**Data listing:**
+ + + +
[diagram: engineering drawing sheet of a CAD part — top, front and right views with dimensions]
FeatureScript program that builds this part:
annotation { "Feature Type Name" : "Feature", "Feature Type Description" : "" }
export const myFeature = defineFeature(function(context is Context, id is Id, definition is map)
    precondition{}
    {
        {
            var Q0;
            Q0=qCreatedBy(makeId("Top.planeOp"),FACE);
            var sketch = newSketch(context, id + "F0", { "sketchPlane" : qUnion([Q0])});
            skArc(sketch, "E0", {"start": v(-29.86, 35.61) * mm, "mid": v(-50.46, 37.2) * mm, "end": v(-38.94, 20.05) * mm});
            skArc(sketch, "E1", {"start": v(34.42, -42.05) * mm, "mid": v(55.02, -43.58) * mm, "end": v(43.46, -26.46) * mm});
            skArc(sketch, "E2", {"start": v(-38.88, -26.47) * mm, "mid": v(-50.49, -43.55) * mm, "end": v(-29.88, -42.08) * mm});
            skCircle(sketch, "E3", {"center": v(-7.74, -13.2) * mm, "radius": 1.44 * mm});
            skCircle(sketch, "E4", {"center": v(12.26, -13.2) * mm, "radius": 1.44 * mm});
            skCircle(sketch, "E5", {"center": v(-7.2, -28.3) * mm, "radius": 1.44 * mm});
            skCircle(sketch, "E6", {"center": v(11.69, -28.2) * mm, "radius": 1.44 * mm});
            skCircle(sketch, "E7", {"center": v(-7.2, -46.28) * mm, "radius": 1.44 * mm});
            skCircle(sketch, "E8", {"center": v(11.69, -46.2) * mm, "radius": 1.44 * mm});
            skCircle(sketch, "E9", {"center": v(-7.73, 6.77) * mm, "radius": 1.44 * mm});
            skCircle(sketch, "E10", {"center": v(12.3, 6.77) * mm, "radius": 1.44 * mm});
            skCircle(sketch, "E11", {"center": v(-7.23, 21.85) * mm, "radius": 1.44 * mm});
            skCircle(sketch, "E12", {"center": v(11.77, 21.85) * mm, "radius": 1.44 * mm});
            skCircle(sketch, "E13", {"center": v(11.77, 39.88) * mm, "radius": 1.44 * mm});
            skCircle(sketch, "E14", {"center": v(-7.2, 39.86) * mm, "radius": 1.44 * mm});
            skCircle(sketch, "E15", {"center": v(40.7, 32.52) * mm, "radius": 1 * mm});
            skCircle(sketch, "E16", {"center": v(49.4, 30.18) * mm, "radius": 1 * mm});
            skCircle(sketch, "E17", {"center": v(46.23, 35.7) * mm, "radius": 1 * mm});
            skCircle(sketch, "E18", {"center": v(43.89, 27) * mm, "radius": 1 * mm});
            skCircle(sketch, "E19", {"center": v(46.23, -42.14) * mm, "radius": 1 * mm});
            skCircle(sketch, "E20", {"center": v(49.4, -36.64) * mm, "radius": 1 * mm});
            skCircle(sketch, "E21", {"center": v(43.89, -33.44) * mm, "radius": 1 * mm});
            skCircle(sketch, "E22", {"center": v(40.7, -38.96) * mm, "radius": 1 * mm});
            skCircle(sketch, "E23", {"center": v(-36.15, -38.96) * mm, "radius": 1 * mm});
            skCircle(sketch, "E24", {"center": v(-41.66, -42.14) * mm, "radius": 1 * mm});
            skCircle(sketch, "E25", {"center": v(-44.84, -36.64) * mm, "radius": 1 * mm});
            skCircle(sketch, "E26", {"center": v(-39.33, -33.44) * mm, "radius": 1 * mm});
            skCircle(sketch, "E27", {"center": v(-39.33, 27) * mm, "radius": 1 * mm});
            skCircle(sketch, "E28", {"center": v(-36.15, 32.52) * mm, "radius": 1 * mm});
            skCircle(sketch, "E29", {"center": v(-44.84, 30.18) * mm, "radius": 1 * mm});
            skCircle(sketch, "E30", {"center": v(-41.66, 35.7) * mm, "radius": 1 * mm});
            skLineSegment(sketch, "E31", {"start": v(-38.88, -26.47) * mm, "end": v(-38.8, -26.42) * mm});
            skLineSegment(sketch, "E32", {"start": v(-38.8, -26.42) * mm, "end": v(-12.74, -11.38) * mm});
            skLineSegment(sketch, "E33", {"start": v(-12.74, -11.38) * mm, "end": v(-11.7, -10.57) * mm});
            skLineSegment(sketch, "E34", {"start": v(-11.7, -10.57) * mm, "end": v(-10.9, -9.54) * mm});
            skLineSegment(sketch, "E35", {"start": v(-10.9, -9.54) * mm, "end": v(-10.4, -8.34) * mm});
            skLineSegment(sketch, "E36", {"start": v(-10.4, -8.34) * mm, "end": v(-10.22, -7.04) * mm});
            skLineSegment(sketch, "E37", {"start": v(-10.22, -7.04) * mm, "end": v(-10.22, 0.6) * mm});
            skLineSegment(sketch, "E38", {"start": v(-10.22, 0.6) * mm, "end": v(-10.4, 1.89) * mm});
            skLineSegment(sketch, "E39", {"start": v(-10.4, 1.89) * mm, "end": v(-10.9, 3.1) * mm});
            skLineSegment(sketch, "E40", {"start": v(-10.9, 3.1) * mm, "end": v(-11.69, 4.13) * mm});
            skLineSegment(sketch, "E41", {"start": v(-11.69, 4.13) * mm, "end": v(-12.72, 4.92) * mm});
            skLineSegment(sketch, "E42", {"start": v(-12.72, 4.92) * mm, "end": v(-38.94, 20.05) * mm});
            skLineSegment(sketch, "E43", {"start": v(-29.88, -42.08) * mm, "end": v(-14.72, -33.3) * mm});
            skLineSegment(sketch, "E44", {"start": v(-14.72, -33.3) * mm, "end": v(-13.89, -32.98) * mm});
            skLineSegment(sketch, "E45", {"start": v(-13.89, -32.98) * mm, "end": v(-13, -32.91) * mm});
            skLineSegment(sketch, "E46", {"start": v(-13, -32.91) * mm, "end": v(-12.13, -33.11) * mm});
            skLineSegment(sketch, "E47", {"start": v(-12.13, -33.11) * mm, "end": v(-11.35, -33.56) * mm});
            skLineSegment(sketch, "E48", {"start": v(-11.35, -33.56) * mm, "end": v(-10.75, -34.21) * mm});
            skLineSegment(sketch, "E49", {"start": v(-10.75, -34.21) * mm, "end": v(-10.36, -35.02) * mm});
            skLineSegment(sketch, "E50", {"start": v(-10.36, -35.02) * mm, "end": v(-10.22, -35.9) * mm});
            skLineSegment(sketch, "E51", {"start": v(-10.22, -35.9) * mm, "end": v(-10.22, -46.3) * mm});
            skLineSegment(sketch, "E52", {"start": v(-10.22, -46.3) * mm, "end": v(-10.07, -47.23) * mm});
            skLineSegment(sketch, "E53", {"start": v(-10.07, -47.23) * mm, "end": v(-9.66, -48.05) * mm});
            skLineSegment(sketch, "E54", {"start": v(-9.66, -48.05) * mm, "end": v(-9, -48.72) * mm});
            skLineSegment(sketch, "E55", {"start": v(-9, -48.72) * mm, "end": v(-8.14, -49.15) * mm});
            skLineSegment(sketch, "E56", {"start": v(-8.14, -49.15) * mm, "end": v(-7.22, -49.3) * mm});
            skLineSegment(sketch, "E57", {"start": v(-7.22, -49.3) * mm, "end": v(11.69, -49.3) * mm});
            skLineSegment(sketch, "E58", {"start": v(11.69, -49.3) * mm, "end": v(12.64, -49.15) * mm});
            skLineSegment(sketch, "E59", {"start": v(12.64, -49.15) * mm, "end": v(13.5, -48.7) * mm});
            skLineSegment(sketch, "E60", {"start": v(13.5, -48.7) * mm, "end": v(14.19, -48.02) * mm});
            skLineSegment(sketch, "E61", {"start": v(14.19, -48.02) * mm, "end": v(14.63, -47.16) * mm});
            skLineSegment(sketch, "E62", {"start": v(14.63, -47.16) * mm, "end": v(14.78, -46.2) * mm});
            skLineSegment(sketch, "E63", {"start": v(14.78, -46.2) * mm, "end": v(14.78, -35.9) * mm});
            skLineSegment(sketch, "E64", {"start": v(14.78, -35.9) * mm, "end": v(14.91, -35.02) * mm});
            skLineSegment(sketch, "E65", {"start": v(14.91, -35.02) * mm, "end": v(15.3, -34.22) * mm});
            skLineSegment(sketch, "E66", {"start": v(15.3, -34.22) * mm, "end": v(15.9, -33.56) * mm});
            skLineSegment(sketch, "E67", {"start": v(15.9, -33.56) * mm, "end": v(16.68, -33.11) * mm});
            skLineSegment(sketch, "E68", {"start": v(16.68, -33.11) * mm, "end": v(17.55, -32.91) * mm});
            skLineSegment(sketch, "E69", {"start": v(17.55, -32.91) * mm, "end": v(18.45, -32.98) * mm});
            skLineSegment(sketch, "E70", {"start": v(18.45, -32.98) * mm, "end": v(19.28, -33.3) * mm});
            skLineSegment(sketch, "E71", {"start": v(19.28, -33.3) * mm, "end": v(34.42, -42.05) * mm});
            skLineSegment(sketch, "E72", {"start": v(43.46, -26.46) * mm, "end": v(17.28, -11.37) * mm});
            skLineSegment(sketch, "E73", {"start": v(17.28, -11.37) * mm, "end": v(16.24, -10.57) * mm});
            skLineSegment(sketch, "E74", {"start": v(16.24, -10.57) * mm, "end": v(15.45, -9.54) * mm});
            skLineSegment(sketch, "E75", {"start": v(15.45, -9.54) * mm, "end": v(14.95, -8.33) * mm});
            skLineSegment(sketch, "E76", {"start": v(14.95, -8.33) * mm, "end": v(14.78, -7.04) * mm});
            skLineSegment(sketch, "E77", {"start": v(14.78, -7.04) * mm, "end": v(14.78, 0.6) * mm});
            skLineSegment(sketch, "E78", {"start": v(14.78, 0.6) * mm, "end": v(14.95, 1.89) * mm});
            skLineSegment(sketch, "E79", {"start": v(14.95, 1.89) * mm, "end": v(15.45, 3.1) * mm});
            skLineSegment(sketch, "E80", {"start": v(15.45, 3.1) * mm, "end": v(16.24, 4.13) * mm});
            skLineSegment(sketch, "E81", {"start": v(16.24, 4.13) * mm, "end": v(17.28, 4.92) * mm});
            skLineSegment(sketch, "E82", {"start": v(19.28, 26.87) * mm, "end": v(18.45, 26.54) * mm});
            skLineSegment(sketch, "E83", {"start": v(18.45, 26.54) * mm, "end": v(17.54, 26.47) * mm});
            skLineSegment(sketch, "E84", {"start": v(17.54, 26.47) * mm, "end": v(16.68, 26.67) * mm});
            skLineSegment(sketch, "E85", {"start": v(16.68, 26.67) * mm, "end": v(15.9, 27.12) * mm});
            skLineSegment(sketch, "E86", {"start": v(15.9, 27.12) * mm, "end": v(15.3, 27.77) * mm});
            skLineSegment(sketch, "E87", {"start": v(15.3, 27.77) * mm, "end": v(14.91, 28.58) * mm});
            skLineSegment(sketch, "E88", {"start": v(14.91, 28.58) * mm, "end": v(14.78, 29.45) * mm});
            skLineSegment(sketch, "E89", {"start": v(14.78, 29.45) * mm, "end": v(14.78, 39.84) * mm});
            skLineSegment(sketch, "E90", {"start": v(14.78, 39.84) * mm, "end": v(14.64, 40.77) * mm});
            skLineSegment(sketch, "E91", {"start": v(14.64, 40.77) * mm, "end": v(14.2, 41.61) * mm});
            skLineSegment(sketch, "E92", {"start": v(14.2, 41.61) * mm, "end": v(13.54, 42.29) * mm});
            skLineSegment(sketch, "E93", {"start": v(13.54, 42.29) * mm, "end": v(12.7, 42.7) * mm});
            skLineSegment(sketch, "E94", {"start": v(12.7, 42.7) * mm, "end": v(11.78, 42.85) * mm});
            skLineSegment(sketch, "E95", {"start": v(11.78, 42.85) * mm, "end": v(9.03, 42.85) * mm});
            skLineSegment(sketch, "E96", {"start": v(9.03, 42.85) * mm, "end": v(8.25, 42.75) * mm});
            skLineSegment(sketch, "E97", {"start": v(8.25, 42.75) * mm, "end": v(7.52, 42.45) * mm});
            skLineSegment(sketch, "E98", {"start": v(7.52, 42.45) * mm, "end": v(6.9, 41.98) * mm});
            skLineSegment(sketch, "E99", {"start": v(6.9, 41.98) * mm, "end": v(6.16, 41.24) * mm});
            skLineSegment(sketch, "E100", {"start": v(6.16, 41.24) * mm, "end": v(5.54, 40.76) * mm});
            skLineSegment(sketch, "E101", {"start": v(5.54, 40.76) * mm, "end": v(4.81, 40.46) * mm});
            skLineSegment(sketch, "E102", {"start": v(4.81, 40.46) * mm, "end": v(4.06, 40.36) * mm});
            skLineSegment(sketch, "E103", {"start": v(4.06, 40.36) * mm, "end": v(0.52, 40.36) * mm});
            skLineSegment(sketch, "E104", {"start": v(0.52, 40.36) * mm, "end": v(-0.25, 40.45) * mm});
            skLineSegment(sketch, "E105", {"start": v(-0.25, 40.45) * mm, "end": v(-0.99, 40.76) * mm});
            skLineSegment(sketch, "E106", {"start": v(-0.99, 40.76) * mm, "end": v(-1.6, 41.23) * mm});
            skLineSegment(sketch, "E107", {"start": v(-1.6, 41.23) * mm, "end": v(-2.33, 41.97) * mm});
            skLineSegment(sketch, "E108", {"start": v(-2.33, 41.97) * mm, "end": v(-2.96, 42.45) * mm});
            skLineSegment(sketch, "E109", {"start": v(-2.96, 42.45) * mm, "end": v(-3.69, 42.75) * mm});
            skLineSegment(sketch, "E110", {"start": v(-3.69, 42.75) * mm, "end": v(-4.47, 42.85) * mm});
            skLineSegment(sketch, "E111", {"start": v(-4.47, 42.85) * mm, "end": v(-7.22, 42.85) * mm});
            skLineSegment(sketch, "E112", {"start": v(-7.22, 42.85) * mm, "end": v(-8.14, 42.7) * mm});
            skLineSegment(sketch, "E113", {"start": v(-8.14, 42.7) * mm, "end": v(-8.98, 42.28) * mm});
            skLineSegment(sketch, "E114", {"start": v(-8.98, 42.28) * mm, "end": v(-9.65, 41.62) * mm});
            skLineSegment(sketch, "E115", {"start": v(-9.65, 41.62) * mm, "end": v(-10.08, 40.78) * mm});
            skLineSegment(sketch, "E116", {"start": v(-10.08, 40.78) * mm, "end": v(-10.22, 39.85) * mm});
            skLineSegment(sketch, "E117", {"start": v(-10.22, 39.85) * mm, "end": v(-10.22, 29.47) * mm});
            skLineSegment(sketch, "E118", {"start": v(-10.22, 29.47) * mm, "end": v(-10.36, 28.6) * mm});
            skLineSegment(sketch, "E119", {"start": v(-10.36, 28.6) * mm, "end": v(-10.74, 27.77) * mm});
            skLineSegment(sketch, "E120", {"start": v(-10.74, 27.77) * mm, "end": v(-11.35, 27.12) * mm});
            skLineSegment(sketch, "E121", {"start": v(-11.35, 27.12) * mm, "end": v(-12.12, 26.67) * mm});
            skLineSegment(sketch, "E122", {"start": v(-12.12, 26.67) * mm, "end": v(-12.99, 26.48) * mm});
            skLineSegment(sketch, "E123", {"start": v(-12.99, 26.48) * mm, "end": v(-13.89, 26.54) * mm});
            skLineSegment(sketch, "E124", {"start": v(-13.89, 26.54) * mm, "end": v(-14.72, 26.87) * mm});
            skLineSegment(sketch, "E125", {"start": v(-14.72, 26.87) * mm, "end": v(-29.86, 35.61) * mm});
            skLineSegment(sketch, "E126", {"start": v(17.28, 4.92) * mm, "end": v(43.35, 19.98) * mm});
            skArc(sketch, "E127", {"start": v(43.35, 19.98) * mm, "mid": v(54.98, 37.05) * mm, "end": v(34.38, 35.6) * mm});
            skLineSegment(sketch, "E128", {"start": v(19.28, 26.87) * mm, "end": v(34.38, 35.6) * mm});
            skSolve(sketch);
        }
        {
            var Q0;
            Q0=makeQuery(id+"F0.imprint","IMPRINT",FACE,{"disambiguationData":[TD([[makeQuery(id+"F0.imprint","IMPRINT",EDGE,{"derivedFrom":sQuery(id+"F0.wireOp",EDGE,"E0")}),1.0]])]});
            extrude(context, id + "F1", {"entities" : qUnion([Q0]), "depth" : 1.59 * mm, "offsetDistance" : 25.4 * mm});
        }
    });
+ + + +
**What the task requires:** Can you reproduce the data word for word, starting at its very first line and ending at the line that contains "v(-50.49, -43.55) *", with both of those lines included?

**Response to the task:**
[diagram: engineering drawing sheet of a CAD part — top, front and right views with dimensions]
FeatureScript program that builds this part:
annotation { "Feature Type Name" : "Feature", "Feature Type Description" : "" }
export const myFeature = defineFeature(function(context is Context, id is Id, definition is map)
    precondition{}
    {
        {
            var Q0;
            Q0=qCreatedBy(makeId("Top.planeOp"),FACE);
            var sketch = newSketch(context, id + "F0", { "sketchPlane" : qUnion([Q0])});
            skArc(sketch, "E0", {"start": v(-29.86, 35.61) * mm, "mid": v(-50.46, 37.2) * mm, "end": v(-38.94, 20.05) * mm});
            skArc(sketch, "E1", {"start": v(34.42, -42.05) * mm, "mid": v(55.02, -43.58) * mm, "end": v(43.46, -26.46) * mm});
            skArc(sketch, "E2", {"start": v(-38.88, -26.47) * mm, "mid": v(-50.49, -43.55) * mm, "end": v(-29.88, -42.08) * mm});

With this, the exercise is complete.